Viterbo, passato e futuro ... Le radici in bottiglia... La ricetta vincente? Vini autoctoni con qualche varietà internazionale. Gira il mondo, dagli Stati Uniti alla Francia, a Israele per seguire, da consulente, 80 aziende vinicole, dalla progettazione all’imbottigliamento. Ma il re degli enologi
Cotarella, 66 anni, demiurgo dei vitigni di D’Alema e Bruno Vespa, non si sradica certo
dalla Tuscia, dov’è nato e dove, in tempi ancora non affetti dalla fascinazione modaiola per i calici, ha creduto nei vitigni locali. Insegna alla facoltà di Agraria dell’Università della Tuscia e, soprattutto, ha fondato nel 1979, con 100 ettari di vitigni autoctoni arricchiti da varietà internazionali, il primo ramo della sua azienda, Falesco. Dove ogni anno 25 suoi studenti seguono uno stage. La Falesco, che dal 2004 si è arricchita di una mega azienda umbra, produce 3 milioni di bottiglie l’anno, per un fatturato di 10 milioni (il 60 per cento da esportazione). Cotarella è una star, con una sfilza di titoli e riconoscimenti tra cui spicca la presidenza del comitato scientifico per l’allestimento del padiglione del vino italiano di Expo 2015. Cotarella vorrebbe vedere più eccellenze nel Viterbese e intanto punta alle sfide di Giappone (vicino a Sapporo in primavera ci sarà la prima produzione) e Inghilterra, dove produrrà champagne a sud di Londra.

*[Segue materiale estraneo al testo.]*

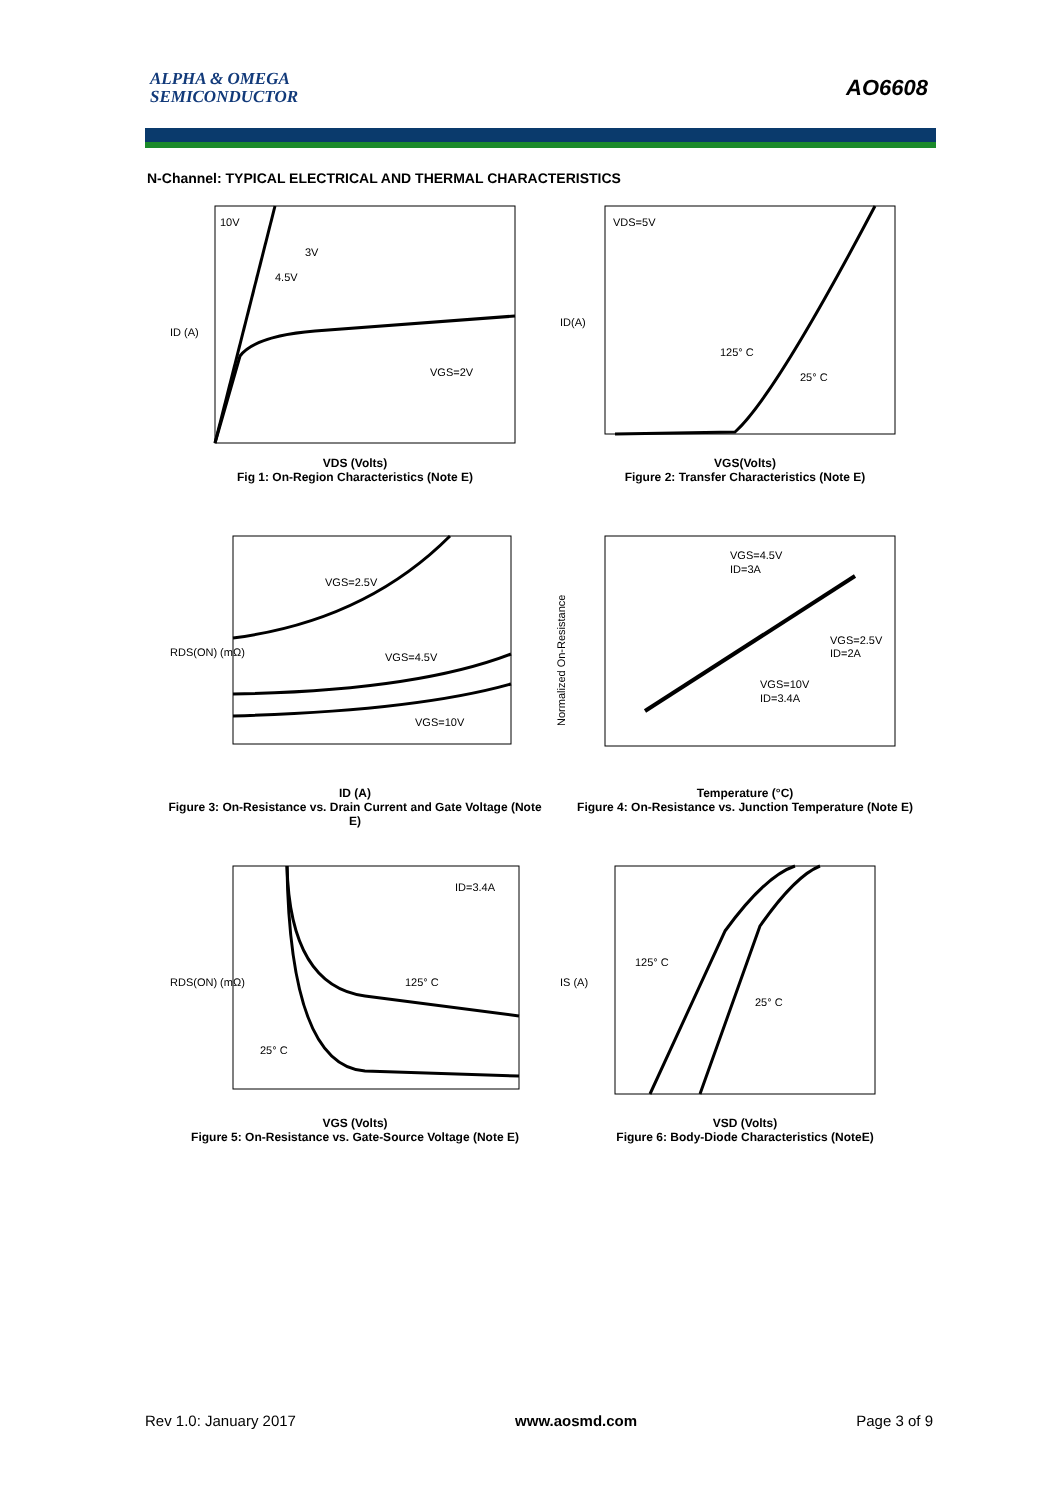ALPHA & OMEGA
SEMICONDUCTOR
AO6608
N-Channel: TYPICAL ELECTRICAL AND THERMAL CHARACTERISTICS
10V
3V
4.5V
VGS=2V
ID (A)
VDS (Volts)
Fig 1: On-Region Characteristics (Note E)
VDS=5V
125° C
25° C
ID(A)
VGS(Volts)
Figure 2: Transfer Characteristics (Note E)
VGS=2.5V
VGS=4.5V
VGS=10V
RDS(ON) (mΩ)
ID (A)
Figure 3: On-Resistance vs. Drain Current and Gate Voltage (Note E)
VGS=4.5V
ID=3A
VGS=2.5V
ID=2A
VGS=10V
ID=3.4A
Normalized On-Resistance
Temperature (°C)
Figure 4: On-Resistance vs. Junction Temperature (Note E)
ID=3.4A
125° C
25° C
RDS(ON) (mΩ)
VGS (Volts)
Figure 5: On-Resistance vs. Gate-Source Voltage (Note E)
125° C
25° C
IS (A)
VSD (Volts)
Figure 6: Body-Diode Characteristics (NoteE)
Rev 1.0: January 2017 www.aosmd.com Page 3 of 9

Ma è più fiero ancora dei progetti no profit: tra Betlemme e Gerusalemme, nei Territori palestinesi, segue la cantina Cremisan, retta dai salesiani. E in Italia si dedica anche all’azienda vitivinicola di San Patrignano, aiutando i ragazzi in terapia a costruirsi un futuro come agronomi ed enologi.